Sanità, ancora scontro tra Lega, Tribuiani e Costantini
GIULIANOVA. «Come di consueto il consigliere regionale Sandro Mariani ama gettare le questioni in chiacchiere da bar, peraltro prive di qualsiasi fondamento come nel caso specifico, piuttosto che...
GIULIANOVA. «Come di consueto il consigliere regionale Sandro Mariani ama gettare le questioni in chiacchiere da bar, peraltro prive di qualsiasi fondamento come nel caso specifico, piuttosto che rispondere punto su punto sui temi che stanno a cuore alla comunità»: così la Lega, tramite l’assessore regionale Pietro Quaresimale e i consiglieri regionali teramani Emiliano Di Matteo, Antonio Di Gianvittorio e Simona Cardinali, replica a Mariani sulla questione dell’ospedale di Giulianova. «Sarebbe opportuno che Mariani si occupasse, ad esempio, del Comune di Teramo, dove governa la peggiore amministrazione nella storia della città, con un sindaco a lui molto vicino». Mariani viene inoltre rimproverato di interessarsi in maniera scomposta delle dinamiche interne alla Lega con affermazioni prive di fondamento. La nota conclude annunciando che la Lega continuerà a lavorare per il territorio.

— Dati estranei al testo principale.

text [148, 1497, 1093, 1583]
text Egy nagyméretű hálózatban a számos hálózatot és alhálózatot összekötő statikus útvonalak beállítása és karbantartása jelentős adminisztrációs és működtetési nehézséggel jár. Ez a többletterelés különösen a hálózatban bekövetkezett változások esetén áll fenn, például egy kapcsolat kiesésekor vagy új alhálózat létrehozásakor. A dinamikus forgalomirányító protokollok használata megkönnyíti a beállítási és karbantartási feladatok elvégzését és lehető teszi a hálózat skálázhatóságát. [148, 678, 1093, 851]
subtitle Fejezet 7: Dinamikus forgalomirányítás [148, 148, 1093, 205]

Nel frattempo lo stesso Mariani, attraverso un video, sfida il sindaco giuliese Jwan Costantini e il segretario regionale della Lega Luigi D’Eramo in un confronto pubblico sull’ospedale di Giulianova «con carte alla mano».
La partita non è chiusa e anzi alla ripresa delle attività la polemica potrebbe farsi ancora più spigolosa. Duro l’ex candidato sindaco Pietro Tribuiani: «È una vergogna che i consiglieri appoggino un sindaco come Costantini che cambia opinione a seconda della convenienza». Ii 17 luglio 2019 fu votato all’unanimità un documento teso alla realizzazione di un ospedale di 1° livello a Giulianova. «Solo 10 giorno dopo,», dice Tribuiani, «il sindaco attaccò l’assessore regionale alla sanità Nicoletta Verì e le nomine in Regione effettuate dalla Lega». Secondo Tribuiani i consiglieri di maggioranza e il sindaco dovrebbero solo tacere invece «hanno la faccia tosta di affermare che l’attuale ospedale è migliore di uno di 1° livello. Adesso dicono che la situazione è colpa della sinistra che ha governato la Regione, mentre due anni fa dicevano che era solo colpa della Lega». Tribuiani fa appello alla decenza e all’onestà intellettuale, invitando il sindaco e i suoi a tacere e soprattutto a dimettersi.
Sul fronte della sinistra prosegue l’organizzazione per effettuare la manifestazione fissata per l’ultima settimana di settembre con l’obiettivo di far diventare quello di Giulianova ospedale di 1° livello. (al.al.)